Example 3: This command pulls the jupyter/datascience-notebook image tagged 33add21fab64 from Docker Hub if it is not already present on the local host. It then starts an ephemeral container running a Jupyter Notebook server and exposes the server on host port 10000. The command mounts the current working directory on the host as /home/jovyan/work in the container. The server logs appear in the terminal. Visiting http://<hostname>:10000/lab?token=<token> in a browser loads JupyterLab, where hostname is the name of the computer running docker and token is the secret token printed in the console.
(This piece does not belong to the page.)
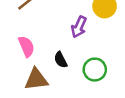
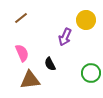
green circle: (95, 70) -> (91, 73), moved

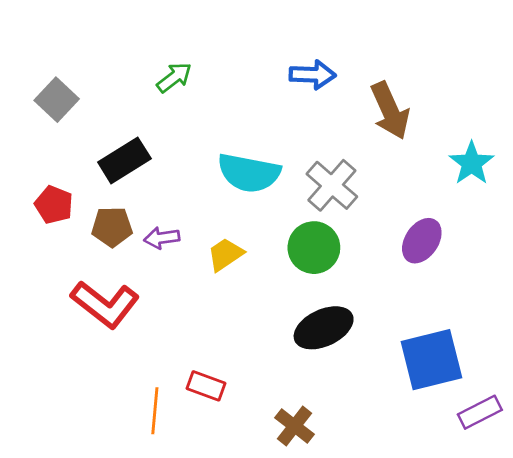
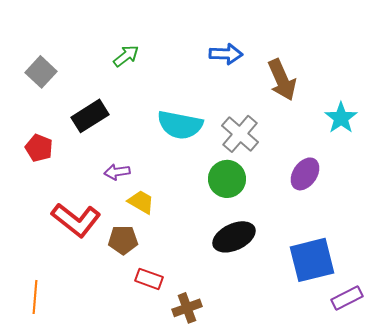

Docker destroys the container after notebook server exit, but any files written to ~/work in the container remain intact on the host.:

docker run --rm -p 10000:8888 -e JUPYTER_ENABLE_LAB=yes -v "${PWD}":/home/jovyan/work jupyter/datascience-notebook:33add21fab64

CPU Architectures

All published containers support amd64 (x86_64) and aarch64, except for datascience and tensorflow, which only support amd64 for now.

Caveats for arm64 images

  • The manifests we publish in this projects wiki as well as the image tags for the multi platform images that also support arm, are all based on the amd64 version even though details about the installed packages versions could differ between architectures. For the status about this, see #1401.

  • Only the amd64 images are actively tested currently. For the status about this, see #1402.